WHAT THE EXERCISE ASKS: Transcribe the lines of the material below word for word, with the pictures left out of your answer.

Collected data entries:
#####

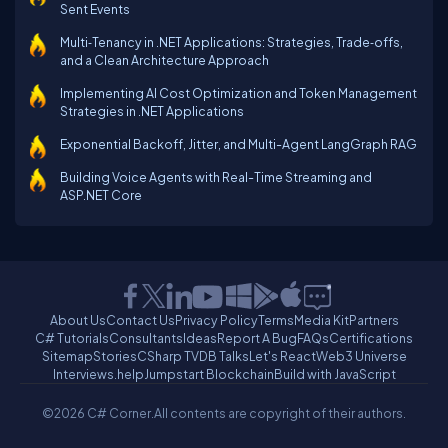
Sent Events
Multi‑Tenancy in .NET Applications: Strategies, Trade‑offs,
and a Clean Architecture Approach
Implementing AI Cost Optimization and Token Management
Strategies in .NET Applications
Exponential Backoff, Jitter, and Multi-Agent LangGraph RAG
Building Voice Agents with Real-Time Streaming and
ASP.NET Core
About Us
Contact Us
Privacy Policy
Terms
Media Kit
Partners
C# Tutorials
Consultants
Ideas
Report A Bug
FAQs
Certifications
Sitemap
Stories
CSharp TV
DB Talks
Let's React
Web3 Universe
Interviews.help
Jumpstart Blockchain
Build with JavaScript
©2026 C# Corner.
All contents are copyright of their authors.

#####

SOLUTION FOR THIS TASK:
Sent Events
Multi‑Tenancy in .NET Applications: Strategies, Trade‑offs,
and a Clean Architecture Approach
Implementing AI Cost Optimization and Token Management
Strategies in .NET Applications
Exponential Backoff, Jitter, and Multi-Agent LangGraph RAG
Building Voice Agents with Real-Time Streaming and
ASP.NET Core
About Us
Contact Us
Privacy Policy
Terms
Media Kit
Partners
C# Tutorials
Consultants
Ideas
Report A Bug
FAQs
Certifications
Sitemap
Stories
CSharp TV
DB Talks
Let's React
Web3 Universe
Interviews.help
Jumpstart Blockchain
Build with JavaScript
©2026 C# Corner.
All contents are copyright of their authors.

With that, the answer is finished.